Copy word for word, please, the lines of the entries below running from the one containing "left ear: (455, 176)" to the one containing "left eye: (427, 158)", both ends included.
═══ Data supplied ═══
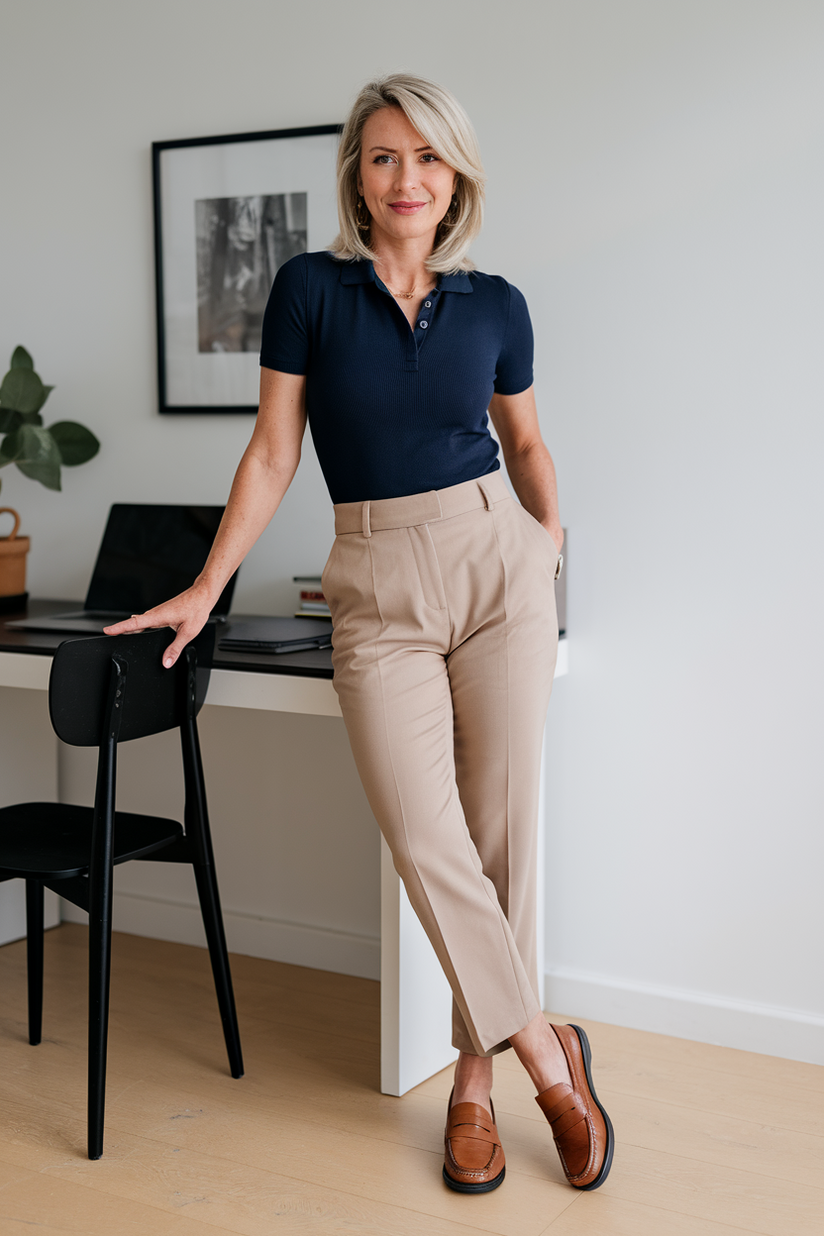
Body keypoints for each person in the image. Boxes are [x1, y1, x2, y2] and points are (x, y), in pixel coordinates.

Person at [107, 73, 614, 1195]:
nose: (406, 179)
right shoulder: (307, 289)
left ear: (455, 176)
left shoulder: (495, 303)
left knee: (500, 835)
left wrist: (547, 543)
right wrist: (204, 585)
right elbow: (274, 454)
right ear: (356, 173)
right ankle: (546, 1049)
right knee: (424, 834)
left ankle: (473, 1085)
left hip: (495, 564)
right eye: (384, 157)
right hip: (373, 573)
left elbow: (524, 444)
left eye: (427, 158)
═══
═══ Data supplied ═══
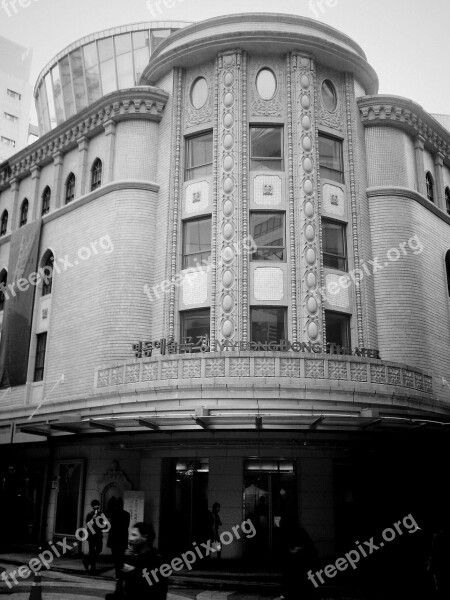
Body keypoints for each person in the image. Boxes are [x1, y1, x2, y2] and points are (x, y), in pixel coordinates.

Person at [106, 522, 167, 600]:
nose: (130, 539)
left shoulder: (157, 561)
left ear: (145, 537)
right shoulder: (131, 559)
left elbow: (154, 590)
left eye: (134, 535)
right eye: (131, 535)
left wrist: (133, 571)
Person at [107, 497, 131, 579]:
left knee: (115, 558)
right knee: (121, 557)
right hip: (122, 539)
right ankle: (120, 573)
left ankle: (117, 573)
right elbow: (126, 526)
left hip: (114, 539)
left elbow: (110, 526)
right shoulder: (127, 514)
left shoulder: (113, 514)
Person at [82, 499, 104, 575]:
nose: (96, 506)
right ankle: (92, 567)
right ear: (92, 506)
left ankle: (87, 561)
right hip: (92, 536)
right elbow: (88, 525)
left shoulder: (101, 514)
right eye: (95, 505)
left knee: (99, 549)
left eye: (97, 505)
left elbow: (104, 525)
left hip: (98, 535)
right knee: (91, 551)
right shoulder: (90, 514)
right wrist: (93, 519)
═══
═══ Data supplied ═══
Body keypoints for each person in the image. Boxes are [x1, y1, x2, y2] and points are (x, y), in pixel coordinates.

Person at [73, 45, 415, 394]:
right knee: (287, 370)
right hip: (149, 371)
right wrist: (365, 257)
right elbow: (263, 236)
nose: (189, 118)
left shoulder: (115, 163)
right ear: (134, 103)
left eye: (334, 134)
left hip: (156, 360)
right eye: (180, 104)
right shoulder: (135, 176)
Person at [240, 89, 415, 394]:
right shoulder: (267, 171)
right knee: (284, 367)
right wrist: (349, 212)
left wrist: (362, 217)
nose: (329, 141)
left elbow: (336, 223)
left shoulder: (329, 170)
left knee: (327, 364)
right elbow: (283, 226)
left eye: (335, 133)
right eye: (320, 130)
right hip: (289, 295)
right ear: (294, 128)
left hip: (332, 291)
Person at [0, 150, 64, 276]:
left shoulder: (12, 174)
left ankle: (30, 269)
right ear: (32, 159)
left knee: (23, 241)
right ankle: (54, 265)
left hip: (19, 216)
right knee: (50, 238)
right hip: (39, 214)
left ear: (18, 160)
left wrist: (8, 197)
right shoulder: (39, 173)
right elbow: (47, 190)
═══
## Written solution
left ear: (455, 176)
left shoulder: (495, 303)
left knee: (500, 835)
left wrist: (547, 543)
right wrist: (204, 585)
right elbow: (274, 454)
right ear: (356, 173)
right ankle: (546, 1049)
right knee: (424, 834)
left ankle: (473, 1085)
left hip: (495, 564)
right eye: (384, 157)
right hip: (373, 573)
left elbow: (524, 444)
left eye: (427, 158)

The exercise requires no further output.